** Exercise description **
Your task is to copy the data exactly while leaving out every picture.

** Data **
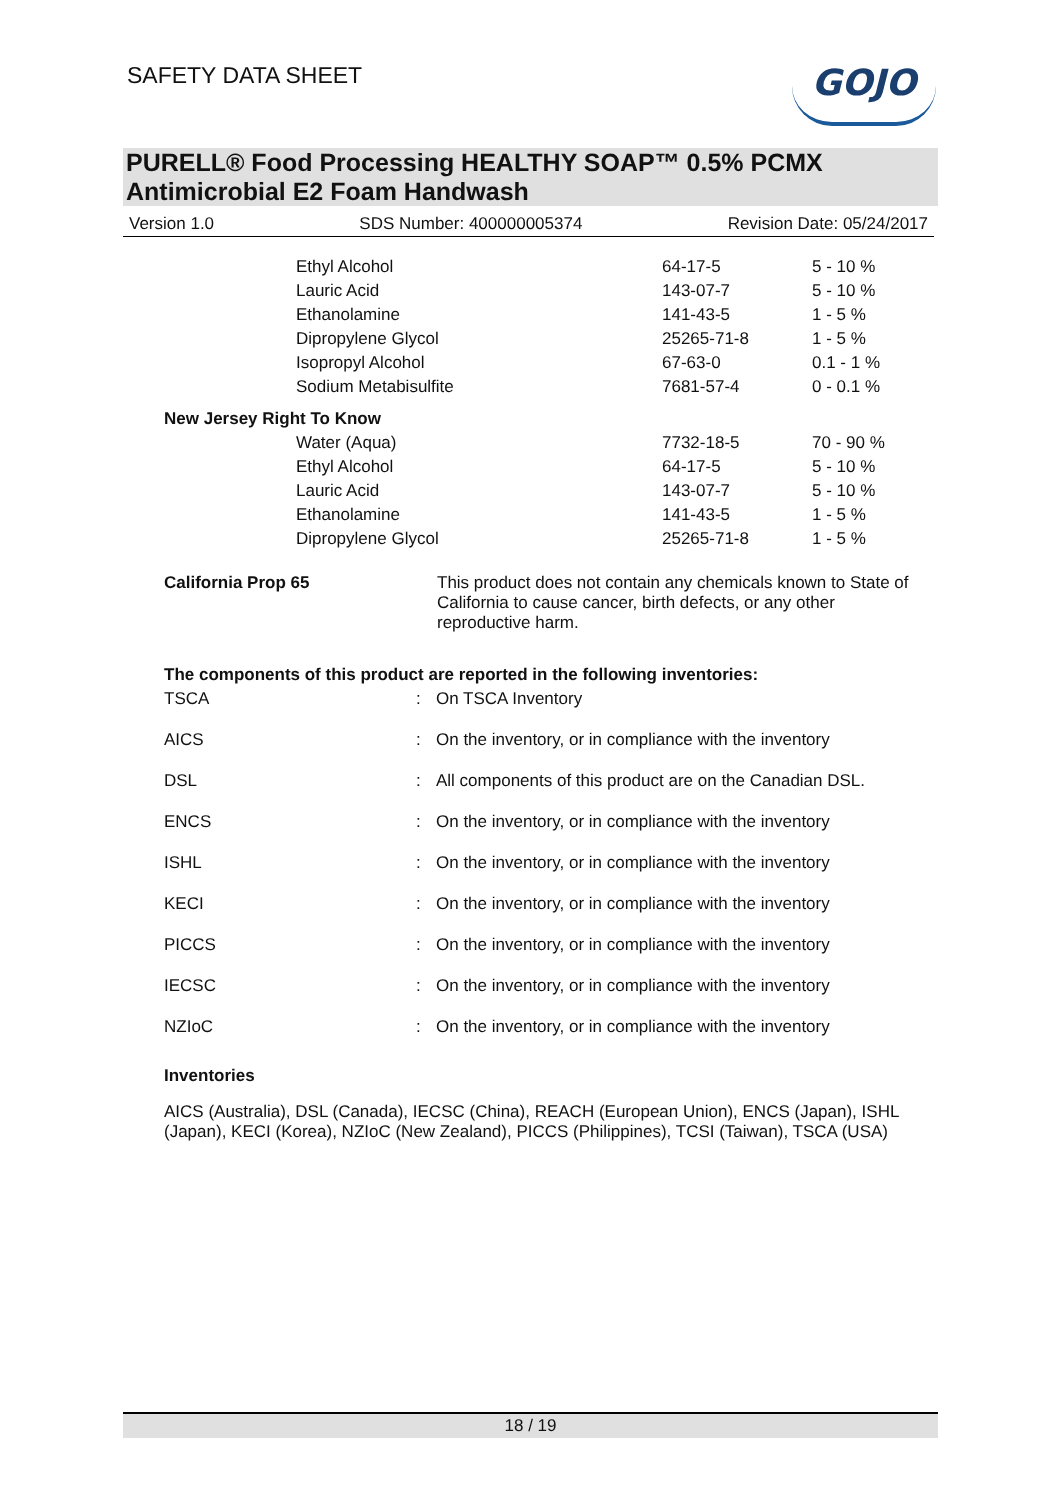SAFETY DATA SHEET
GOJO
PURELL® Food Processing HEALTHY SOAP™ 0.5% PCMX
Antimicrobial E2 Foam Handwash
Version 1.0 SDS Number: 400000005374 Revision Date: 05/24/2017
| | Ethyl Alcohol | 64-17-5 | 5 - 10 % |
| | Lauric Acid | 143-07-7 | 5 - 10 % |
| | Ethanolamine | 141-43-5 | 1 - 5 % |
| | Dipropylene Glycol | 25265-71-8 | 1 - 5 % |
| | Isopropyl Alcohol | 67-63-0 | 0.1 - 1 % |
| | Sodium Metabisulfite | 7681-57-4 | 0 - 0.1 % |
| New Jersey Right To Know | | | |
| | Water (Aqua) | 7732-18-5 | 70 - 90 % |
| | Ethyl Alcohol | 64-17-5 | 5 - 10 % |
| | Lauric Acid | 143-07-7 | 5 - 10 % |
| | Ethanolamine | 141-43-5 | 1 - 5 % |
| | Dipropylene Glycol | 25265-71-8 | 1 - 5 % |
| California Prop 65 | This product does not contain any chemicals known to State of California to cause cancer, birth defects, or any other reproductive harm. |
The components of this product are reported in the following inventories:
| TSCA | : | On TSCA Inventory |
| AICS | : | On the inventory, or in compliance with the inventory |
| DSL | : | All components of this product are on the Canadian DSL. |
| ENCS | : | On the inventory, or in compliance with the inventory |
| ISHL | : | On the inventory, or in compliance with the inventory |
| KECI | : | On the inventory, or in compliance with the inventory |
| PICCS | : | On the inventory, or in compliance with the inventory |
| IECSC | : | On the inventory, or in compliance with the inventory |
| NZIoC | : | On the inventory, or in compliance with the inventory |
Inventories
AICS (Australia), DSL (Canada), IECSC (China), REACH (European Union), ENCS (Japan), ISHL (Japan), KECI (Korea), NZIoC (New Zealand), PICCS (Philippines), TCSI (Taiwan), TSCA (USA)
18 / 19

** Answer space **
SAFETY DATA SHEET
GOJO
PURELL® Food Processing HEALTHY SOAP™ 0.5% PCMX
Antimicrobial E2 Foam Handwash
Version 1.0 SDS Number: 400000005374 Revision Date: 05/24/2017
| | Ethyl Alcohol | 64-17-5 | 5 - 10 % |
| | Lauric Acid | 143-07-7 | 5 - 10 % |
| | Ethanolamine | 141-43-5 | 1 - 5 % |
| | Dipropylene Glycol | 25265-71-8 | 1 - 5 % |
| | Isopropyl Alcohol | 67-63-0 | 0.1 - 1 % |
| | Sodium Metabisulfite | 7681-57-4 | 0 - 0.1 % |
| New Jersey Right To Know | | | |
| | Water (Aqua) | 7732-18-5 | 70 - 90 % |
| | Ethyl Alcohol | 64-17-5 | 5 - 10 % |
| | Lauric Acid | 143-07-7 | 5 - 10 % |
| | Ethanolamine | 141-43-5 | 1 - 5 % |
| | Dipropylene Glycol | 25265-71-8 | 1 - 5 % |
| California Prop 65 | This product does not contain any chemicals known to State of California to cause cancer, birth defects, or any other reproductive harm. |
The components of this product are reported in the following inventories:
| TSCA | : | On TSCA Inventory |
| AICS | : | On the inventory, or in compliance with the inventory |
| DSL | : | All components of this product are on the Canadian DSL. |
| ENCS | : | On the inventory, or in compliance with the inventory |
| ISHL | : | On the inventory, or in compliance with the inventory |
| KECI | : | On the inventory, or in compliance with the inventory |
| PICCS | : | On the inventory, or in compliance with the inventory |
| IECSC | : | On the inventory, or in compliance with the inventory |
| NZIoC | : | On the inventory, or in compliance with the inventory |
Inventories
AICS (Australia), DSL (Canada), IECSC (China), REACH (European Union), ENCS (Japan), ISHL (Japan), KECI (Korea), NZIoC (New Zealand), PICCS (Philippines), TCSI (Taiwan), TSCA (USA)
18 / 19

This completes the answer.